Azure Key Vaults may be either software-protected or, with the Azure Key Vault Premium tier, hardware-protected by hardware security modules (HSMs). Software-protected keys, secrets, and certificates are safeguarded by Azure, using industry-standard algorithms and key lengths. For situations where you require added assurance, you can import or generate keys in HSMs that never leave the HSM boundary. Azure Key Vault uses nCipher HSMs, which are Federal Information Processing Standards (FIPS) 140-2 Level 2 validated. You can use nCipher tools to move a key from your HSM to Azure Key Vault.

Finally, Azure Key Vault is designed so that Microsoft does not see or extract your data.

Monitor access and use

Once you have created a couple of Key Vaults, you will want to monitor how and when your keys and secrets are being accessed. You can monitor activity by enabling logging for your vaults. You can configure Azure Key Vault to:

• Archive to a storage account.
• Stream to an event hub.
• Send the logs to Azure Monitor logs.

You have control over your logs and you may secure them by restricting access and you may also delete logs that you no longer need.

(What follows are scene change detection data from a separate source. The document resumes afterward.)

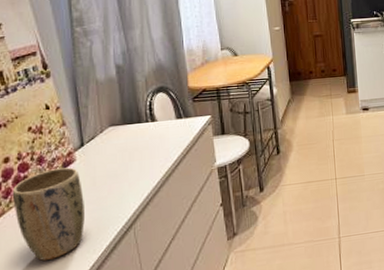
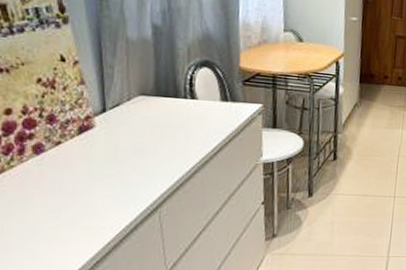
plant pot: present [12,167,85,261] -> none [14,131,103,230]

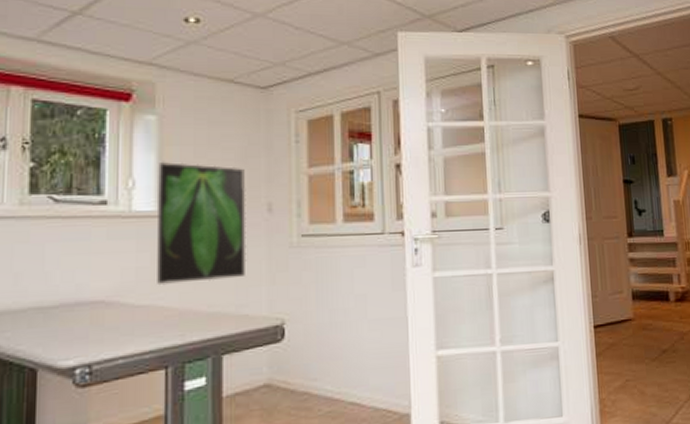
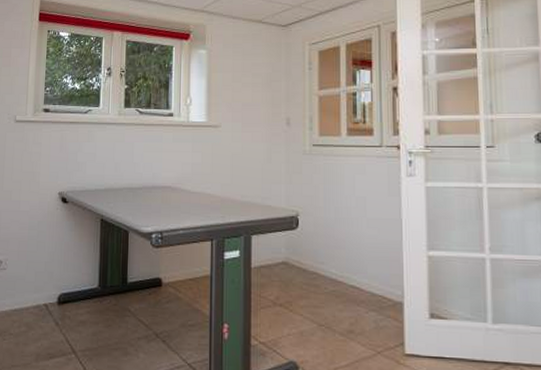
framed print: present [157,161,247,286] -> none [206,84,270,178]

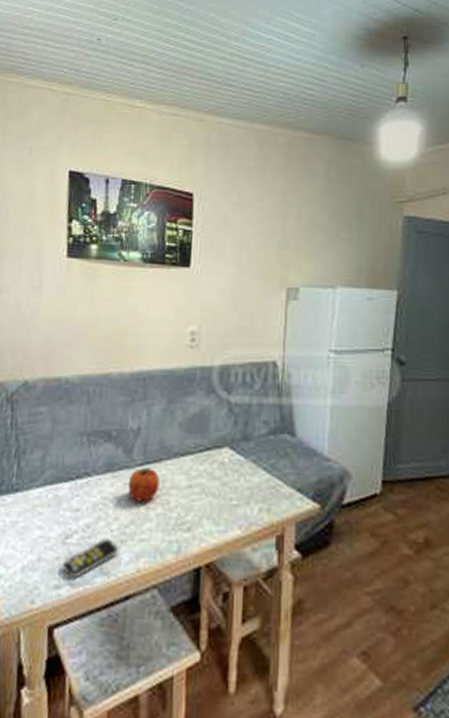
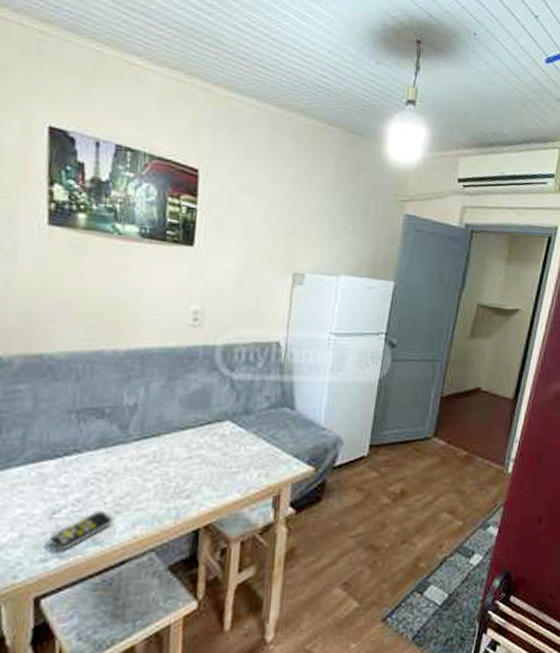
fruit: present [128,466,160,502] -> none [123,441,158,474]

Simplified administration of application secrets

When storing valuable data, you must take several steps. Security information must be secured, it must follow a life cycle, and it must be highly available. Azure Key Vault simplifies the process of meeting these requirements by:

• Removing the need for in-house knowledge of Hardware Security Modules.
• Scaling up on short notice to meet your organization's usage spikes.
• Replicating the contents of your Key Vault within a region and to a secondary region. Data replication ensures high availability and takes away the need of any action from the administrator to trigger the failover.
• Providing standard Azure administration options via the portal, Azure CLI and PowerShell.
• Automating certain tasks on certificates that you purchase from Public CAs, such as enrollment and renewal.

In addition, Azure Key Vaults allow you to segregate application secrets. Applications may access only the vault that they are allowed to access, and they can be limited to only perform specific operations. You can create an Azure Key Vault per application and restrict the secrets stored in a Key Vault to a specific application and team of developers.

Integrate with other Azure services

As a secure store in Azure, Key Vault has been used to simplify scenarios like:

• Azure Disk Encryption
• The always encrypted and Transparent Data Encryption functionality in SQL server and Azure SQL Database
• Azure App Service.

Key Vault itself can integrate with storage accounts, event hubs, and log analytics.